> **What is required**:
Send back the records exactly as written, with no images.

> **Stored data entries**:
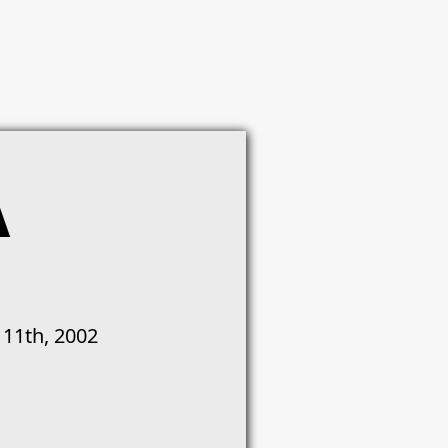
A
 11th, 2002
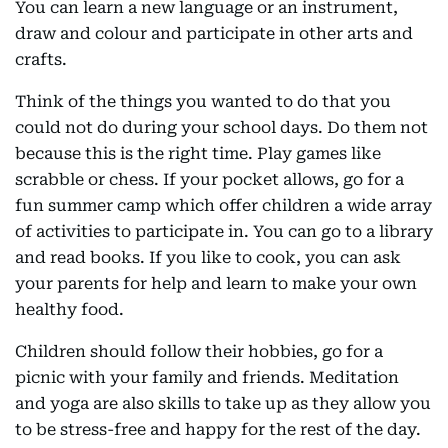
You can learn a new language or an instrument,
draw and colour and participate in other arts and
crafts.
Think of the things you wanted to do that you
could not do during your school days. Do them not
because this is the right time. Play games like
scrabble or chess. If your pocket allows, go for a
fun summer camp which offer children a wide array
of activities to participate in. You can go to a library
and read books. If you like to cook, you can ask
your parents for help and learn to make your own
healthy food.
Children should follow their hobbies, go for a
picnic with your family and friends. Meditation
and yoga are also skills to take up as they allow you
to be stress-free and happy for the rest of the day.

> **Reply to the task**:
A
 11th, 2002
You can learn a new language or an instrument,
draw and colour and participate in other arts and
crafts.
Think of the things you wanted to do that you
could not do during your school days. Do them not
because this is the right time. Play games like
scrabble or chess. If your pocket allows, go for a
fun summer camp which offer children a wide array
of activities to participate in. You can go to a library
and read books. If you like to cook, you can ask
your parents for help and learn to make your own
healthy food.
Children should follow their hobbies, go for a
picnic with your family and friends. Meditation
and yoga are also skills to take up as they allow you
to be stress-free and happy for the rest of the day.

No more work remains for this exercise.